-- Source extract follows --
Trees and Nets


Kerry Back

BUSI 520, Fall 2022
JGSB, Rice University

Trees

Decision tree

  • Split sample sucessively into smaller subsamples by answering “yes-no” questions.
  • Each question is based on a single variable: is it above a threshold?
  • Split a specified number of times (depth). Final subsamples are called leaves.
  • For regression problems, the prediction for each observation is the mean of the training observations that end up in the same leaf.
  • For classification problems the prediction is the category that occurs most frequently in the leaf.

Example of a tree

Decision tree splitting for regression

  • At each step, the algorithm chooses a variable and threshold to split on.
  • In a regression problem, the standard decision criterion is SSE.
    • Error = actual - mean of subset
    • Outliers tend to get separated into their own subsets (less so for SAE)
  • There are also other relatively standard criteria, for example in scikit-learn.

Decision tree splitting for classification

  • Let \(k\) = number of classes. Suppose a split results in \(n\) observations in a subset. Let \(x_i=\) fraction in class \(i\).
  • Default criterion for scikit-learn is Gini = \(1 - \sum_{i=1}^k x_i^2\)
  • If we consider \(\sum x_i^2\) subject to \(\sum x_i=n\), the value is maximized at \(x_i=1/n\) and minimized at boundaries: some \(x_i=1\) and others equal 0.
  • So, maximizing Gini means trying to create “pure” subsets (all of same type).
  • There are also other standard criteria, for example entropy and log loss.

Random forest

  • Multiple trees fit to random data
  • Data for each tree is a bootstrapped sample:
    • random selection of rows (with replacement)
    • same size as original sample
  • Prediction is average of predictions of the trees
  • Hyperparameters = number of trees and depth of trees

Boosting

  • Boosting means combining models, for example trees.
  • Prediction is sum of individual predictions.
  • Gradient boosting fits second model to errors of first, third to errors of first two combined, …
  • Adaptive boosting fits original target but overweights errors from prior model
  • Learning rate (weight to put on new model) is a hyperparameter

Neural networks

Multi-layer perceptrons

  • A multi-layer perceptron (MLP) consists of “neurons” arranged in layers.
  • A neuron is a mathematical function. It takes inputs \(x_1, \ldots, x_n\), calculates a function \(y=f(x_1, \ldots, x_n)\) and passes \(y\) to the neurons in the next level.
-- Source extract concluded --
> What you will do:
**1.** Reproduce the trees and nets lecture notes word for word, everything from "Random forest" down to "of individual predictions.".
**2.** Write the next part of the trees and nets lecture notes, picking up right after their last sentence.
The listing after this is not needed for the work.
-- Supplied material follows --
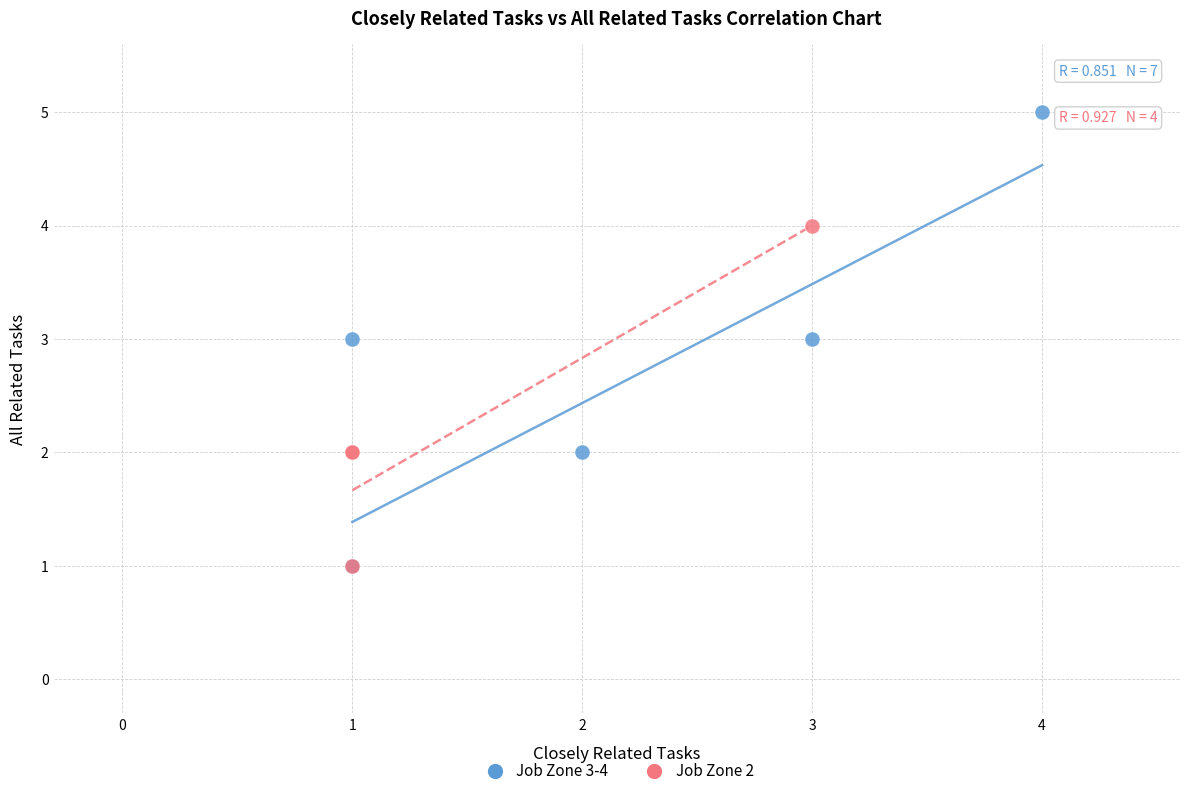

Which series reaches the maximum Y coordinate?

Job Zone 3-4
-- Supplied material concluded --
> Task answers:
**1.**
Random forest

  • Multiple trees fit to random data
  • Data for each tree is a bootstrapped sample:
    • random selection of rows (with replacement)
    • same size as original sample
  • Prediction is average of predictions of the trees
  • Hyperparameters = number of trees and depth of trees

Boosting

  • Boosting means combining models, for example trees.
  • Prediction is sum of individual predictions.

**2.**
  • The inputs in the first layer are the predictors.
  • The inputs in successive layers are the calculations from the prior level.
  • The last layer is a single neuron that produces the output.

Illustration

  • input is \(x \in \mathbb{R}^4\)
  • functions \(f_1, \ldots, f_5\) of \(x\) are calculated (called “hidden layer”)
  • output is \(g(f_1(x), \ldots, f_5(x))\)

Rectified linear units

  • The usual function for the neurons (except in the last layer) is \[ y = \max(0,b+w_1x_1 + \cdots + w_nx_n)\] Parameters \(b\) (called bias) and \(w_1, \ldots w_n\) (called weights) are different for different neurons.
  • This function is called a rectified linear unit (RLU).
  • There are other choices. This function in general is called the “activation function.”

Analogy to neurons firing


If \(w_i>0\) and \(b<0\), then \(y>0\) only when \(x_i\) are large enough.


A neuron fires when it is sufficiently stimulated by signals from other neurons (in prior layer).

Neural net output function

For regression problems, the output function is linear

\[ y = b+w_1x_1 + \cdots + w_nx_n\].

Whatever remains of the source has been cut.